The governance of health data in the AI era: A scoping review and computational topic model of the global research landscape

Data files

May 22, 2026 version files 16.84 KB

Click names to download individual files

Abstract

Background: The integration of artificial intelligence (AI) into healthcare is critically dependent on vast quantities of patient data, igniting an urgent global debate on data ownership, privacy, and governance. While numerous perspectives exist, the empirical structure and evolution of this scholarly discourse remain uncharacterized. We aimed to systematically map the conceptual landscape of research on AI and health data governance to identify its core themes, temporal trends, and key focus areas.

Methods: We conducted a scoping review according to PRISMA guidelines, searching PubMed, Scopus, and Web of Science for peer-reviewed articles published between Jan 1, 2018, and May 31, 2025. We performed a descriptive analysis of publication trends. Using Latent Dirichlet Allocation (LDA), we applied computational topic modelling to the abstracts, which serve as concise summaries of each article's core contributions, to identify latent thematic structures. Topic trends were analyzed using linear regression.

Findings: 43 articles met the inclusion criteria. The volume of publications has increased substantially since 2018. Our LDA analysis identified five distinct research topics: (1) AI Applications & Ownership, (2) AI Models & Data Privacy, (3) Data Sharing Platforms & Technology, (4) Ethical & Legal Concerns, and (5) AI Development & Implementation. Over the study period, research on "Ethical & Legal Concerns" showed a statistically significant increasing trend in prevalence (slope=0.023, p=0.008), becoming the most dominant topic in recent years.

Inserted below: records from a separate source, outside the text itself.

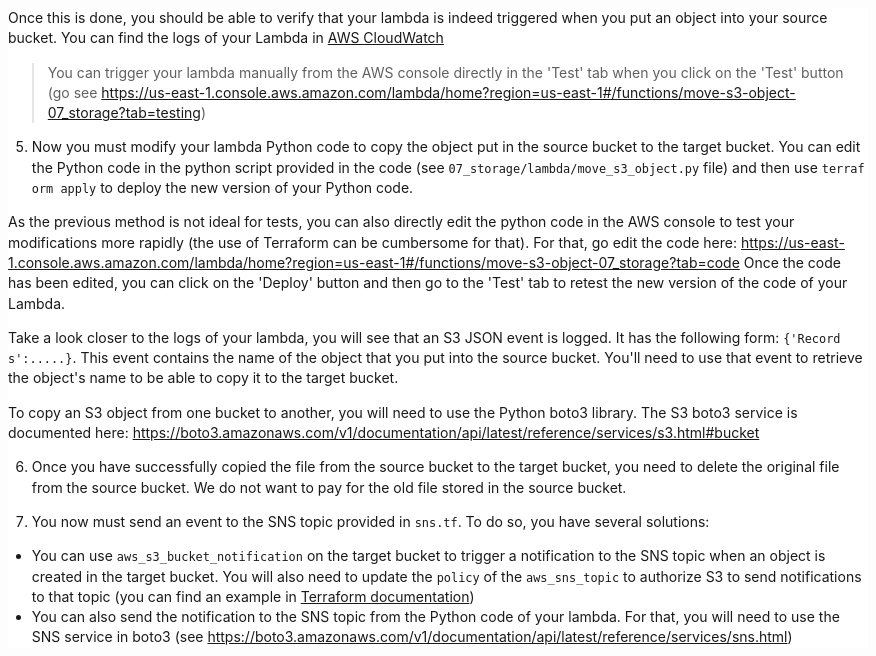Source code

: Once this is done, you should be able to verify that your lambda is indeed triggered when you put an object
into your source bucket. You can find the logs of your Lambda in [AWS CloudWatch](https://us-east-1.console.aws.amazon.com/cloudwatch/home?region=us-east-1#logsV2:log-groups/log-group/$252Faws$252Flambda$252Fmove-s3-object-07_storage)

> You can trigger your lambda manually from the AWS console directly in the 'Test' tab when you click on the 'Test'
button (go see <https://us-east-1.console.aws.amazon.com/lambda/home?region=us-east-1#/functions/move-s3-object-07_storage?tab=testing>)

5) Now you must modify your lambda Python code to copy the object put in the source bucket to the target bucket.
You can edit the Python code in the python script provided in the code (see `07_storage/lambda/move_s3_object.py` file)
and then use `terraform apply` to deploy the new version of your Python code.

As the previous method is not ideal for tests, you can also directly edit the python code in the AWS console
to test your modifications more rapidly (the use of Terraform can be cumbersome for that).
For that, go edit the code here: <https://us-east-1.console.aws.amazon.com/lambda/home?region=us-east-1#/functions/move-s3-object-07_storage?tab=code>
Once the code has been edited, you can click on the 'Deploy' button and then go to the 'Test' tab to retest the new
version of the code of your Lambda.

Take a look closer to the logs of your lambda, you will see that an S3 JSON event is logged. It has the following form:
`{'Records':.....}`.
This event contains the name of the object that you put into the source bucket. You'll need to use that event to retrieve
the object's name to be able to copy it to the target bucket.

To copy an S3 object from one bucket to another, you will need to use the Python boto3 library. The S3 boto3 service
is documented here: <https://boto3.amazonaws.com/v1/documentation/api/latest/reference/services/s3.html#bucket>

6) Once you have successfully copied the file from the source bucket to the target bucket, you need to delete
the original file from the source bucket. We do not want to pay for the old file stored in the source bucket.

7) You now must send an event to the SNS topic provided in `sns.tf`. To do so, you have several solutions:
* You can use `aws_s3_bucket_notification` on the target bucket to trigger a notification to the SNS topic
when an object is created in the target bucket. You will also need to update the `policy` of the `aws_sns_topic`
to authorize S3 to send notifications to that topic (you can find an example in [Terraform documentation](https://registry.terraform.io/providers/hashicorp/aws/latest/docs/resources/s3_bucket_notification))
* You can also send the notification to the SNS topic from the Python code of your lambda. For that, you will need
to use the SNS service in boto3 (see <https://boto3.amazonaws.com/v1/documentation/api/latest/reference/services/sns.html>)

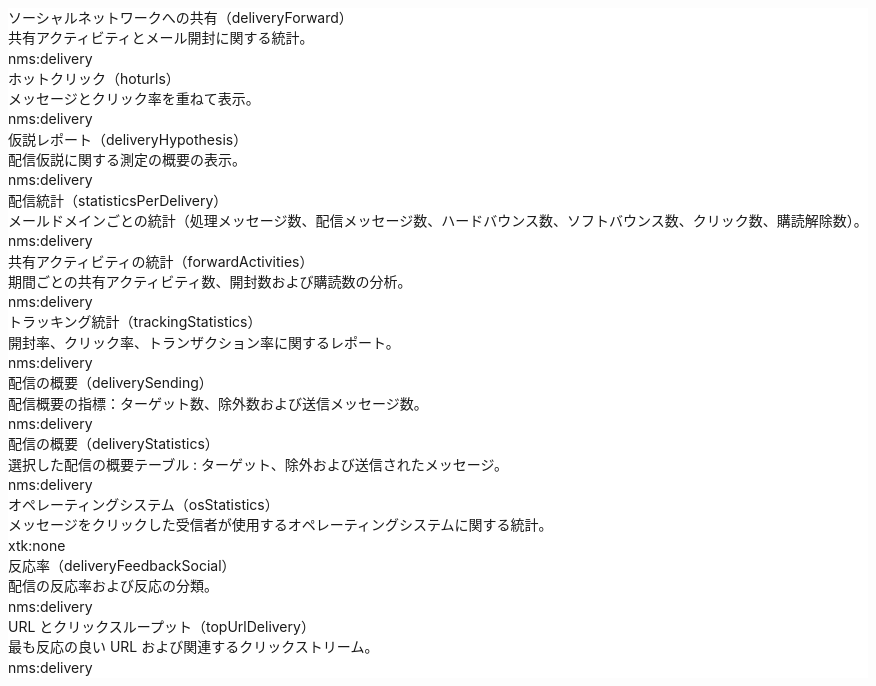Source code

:    <td> ソーシャルネットワークへの共有（deliveryForward）<br /> </td> 
   <td> 共有アクティビティとメール開封に関する統計。<br /> </td> 
   <td> nms:delivery<br /> </td> 
  </tr> 
  <tr> 
   <td> ホットクリック（hoturls）<br /> </td> 
   <td> メッセージとクリック率を重ねて表示。<br /> </td> 
   <td> nms:delivery<br /> </td> 
  </tr> 
  <tr> 
   <td> 仮説レポート（deliveryHypothesis）<br /> </td> 
   <td> 配信仮説に関する測定の概要の表示。<br /> </td> 
   <td> nms:delivery<br /> </td> 
  </tr> 
  <tr> 
   <td> 配信統計（statisticsPerDelivery）<br /> </td> 
   <td> メールドメインごとの統計（処理メッセージ数、配信メッセージ数、ハードバウンス数、ソフトバウンス数、クリック数、購読解除数）。<br /> </td> 
   <td> nms:delivery<br /> </td> 
  </tr> 
  <tr> 
   <td> 共有アクティビティの統計（forwardActivities）<br /> </td> 
   <td> 期間ごとの共有アクティビティ数、開封数および購読数の分析。<br /> </td> 
   <td> nms:delivery<br /> </td> 
  </tr> 
  <tr> 
   <td> トラッキング統計（trackingStatistics）<br /> </td> 
   <td> 開封率、クリック率、トランザクション率に関するレポート。<br /> </td> 
   <td> nms:delivery<br /> </td> 
  </tr> 
  <tr> 
   <td> 配信の概要（deliverySending）<br /> </td> 
   <td> 配信概要の指標：ターゲット数、除外数および送信メッセージ数。<br /> </td> 
   <td> nms:delivery<br /> </td> 
  </tr> 
  <tr> 
   <td> 配信の概要（deliveryStatistics）<br /> </td> 
   <td> 選択した配信の概要テーブル : ターゲット、除外および送信されたメッセージ。<br /> </td> 
   <td> nms:delivery<br /> </td> 
  </tr> 
  <tr> 
   <td> オペレーティングシステム（osStatistics）<br /> </td> 
   <td> メッセージをクリックした受信者が使用するオペレーティングシステムに関する統計。<br /> </td> 
   <td> xtk:none<br /> </td> 
  </tr> 
  <tr> 
   <td> 反応率（deliveryFeedbackSocial）<br /> </td> 
   <td> 配信の反応率および反応の分類。<br /> </td> 
   <td> nms:delivery<br /> </td> 
  </tr> 
  <tr> 
   <td> URL とクリックスループット（topUrlDelivery）<br /> </td> 
   <td> 最も反応の良い URL および関連するクリックストリーム。<br /> </td> 
   <td> nms:delivery<br /> </td> 
  </tr> 
 </tbody> 
</table>
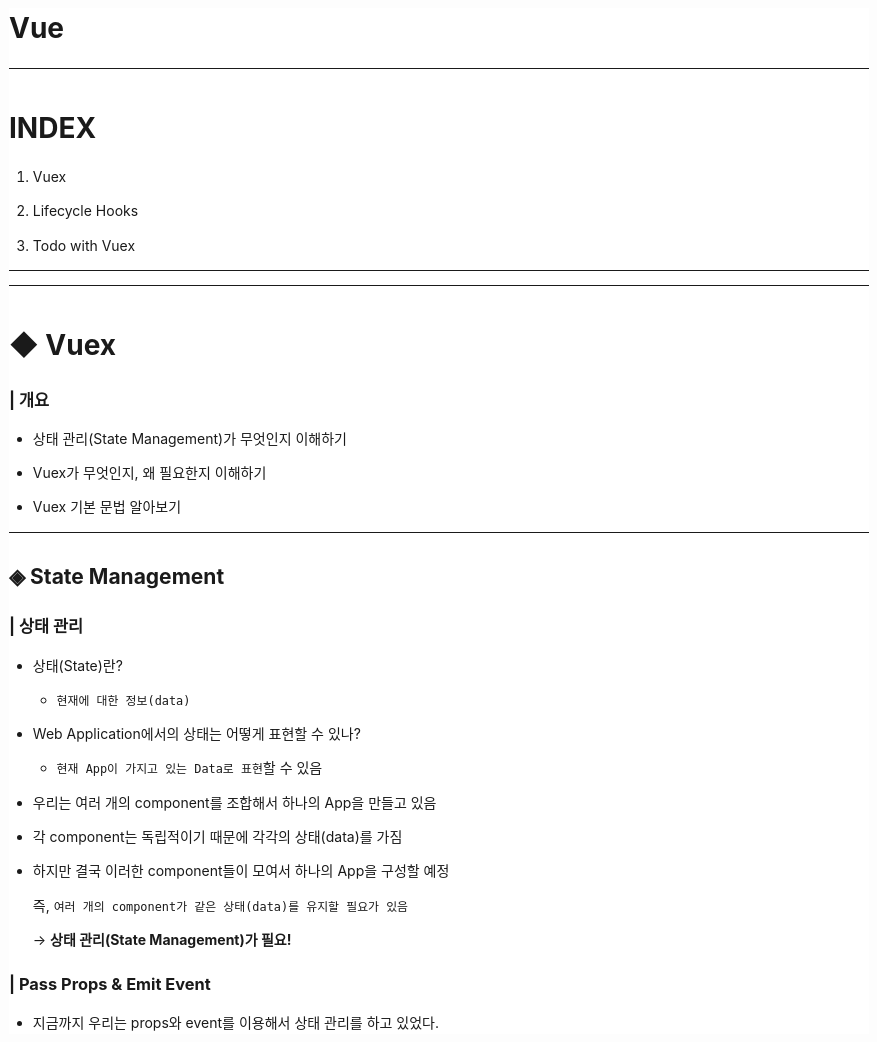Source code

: # Vue

---

# INDEX

1. Vuex

2. Lifecycle Hooks

3. Todo with Vuex

----

---

# ◆ Vuex

### | 개요

- 상태 관리(State Management)가 무엇인지 이해하기

- Vuex가 무엇인지, 왜 필요한지 이해하기

- Vuex 기본 문법 알아보기

---

## ◈ State Management

### | 상태 관리

- 상태(State)란?
  
  - `현재에 대한 정보(data)`

- Web Application에서의 상태는 어떻게 표현할 수 있나?
  
  - `현재 App이 가지고 있는 Data로 표현`할 수 있음

- 우리는 여러 개의 component를 조합해서 하나의 App을 만들고 있음

- 각 component는 독립적이기 때문에 각각의 상태(data)를 가짐

- 하지만 결국 이러한 component들이 모여서 하나의 App을 구성할 예정
  
  즉, `여러 개의 component가 같은 상태(data)를 유지할 필요가 있음`
  
  → **상태 관리(State Management)가 필요!**

### | Pass Props & Emit Event

- 지금까지 우리는 props와 event를 이용해서 상태 관리를 하고 있었다.
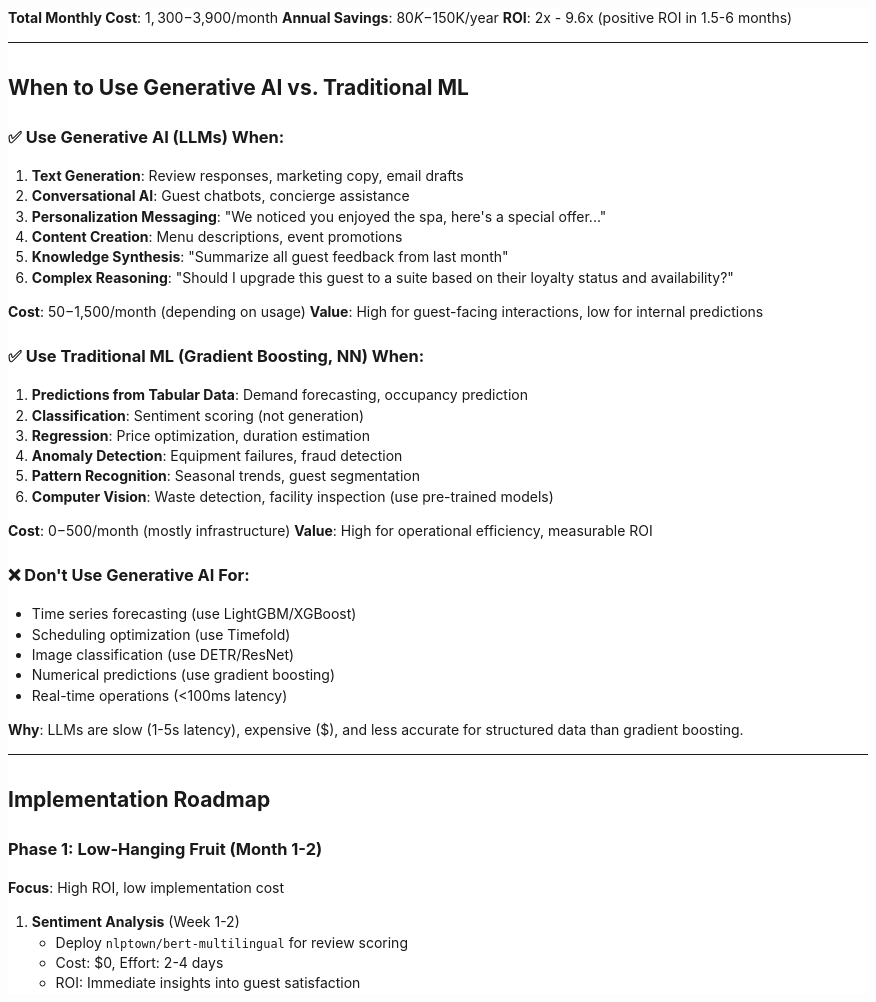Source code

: **Total Monthly Cost**: $1,300-$3,900/month
**Annual Savings**: $80K-$150K/year
**ROI**: 2x - 9.6x (positive ROI in 1.5-6 months)

---

## When to Use Generative AI vs. Traditional ML

### ✅ Use Generative AI (LLMs) When:

1. **Text Generation**: Review responses, marketing copy, email drafts
2. **Conversational AI**: Guest chatbots, concierge assistance
3. **Personalization Messaging**: "We noticed you enjoyed the spa, here's a special offer..."
4. **Content Creation**: Menu descriptions, event promotions
5. **Knowledge Synthesis**: "Summarize all guest feedback from last month"
6. **Complex Reasoning**: "Should I upgrade this guest to a suite based on their loyalty status and availability?"

**Cost**: $50-$1,500/month (depending on usage)
**Value**: High for guest-facing interactions, low for internal predictions

### ✅ Use Traditional ML (Gradient Boosting, NN) When:

1. **Predictions from Tabular Data**: Demand forecasting, occupancy prediction
2. **Classification**: Sentiment scoring (not generation)
3. **Regression**: Price optimization, duration estimation
4. **Anomaly Detection**: Equipment failures, fraud detection
5. **Pattern Recognition**: Seasonal trends, guest segmentation
6. **Computer Vision**: Waste detection, facility inspection (use pre-trained models)

**Cost**: $0-$500/month (mostly infrastructure)
**Value**: High for operational efficiency, measurable ROI

### ❌ Don't Use Generative AI For:

- Time series forecasting (use LightGBM/XGBoost)
- Scheduling optimization (use Timefold)
- Image classification (use DETR/ResNet)
- Numerical predictions (use gradient boosting)
- Real-time operations (<100ms latency)

**Why**: LLMs are slow (1-5s latency), expensive ($), and less accurate for structured data than gradient boosting.

---

## Implementation Roadmap

### Phase 1: Low-Hanging Fruit (Month 1-2)

**Focus**: High ROI, low implementation cost

1. **Sentiment Analysis** (Week 1-2)
   - Deploy `nlptown/bert-multilingual` for review scoring
   - Cost: $0, Effort: 2-4 days
   - ROI: Immediate insights into guest satisfaction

Interpretation:The scholarly discourse on AI and health data has matured, shifting from foundational questions of technical implementation towards a dominant focus on complex ethical and legal challenges. This data-driven evidence signals an urgent need for clinical leaders and policymakers to move beyond theoretical discussions and implement robust, practical governance frameworks. Failure to address this governance gap risks impeding trustworthy AI innovation and eroding public trust, thereby limiting the potential of AI to improve patient outcomes equitably.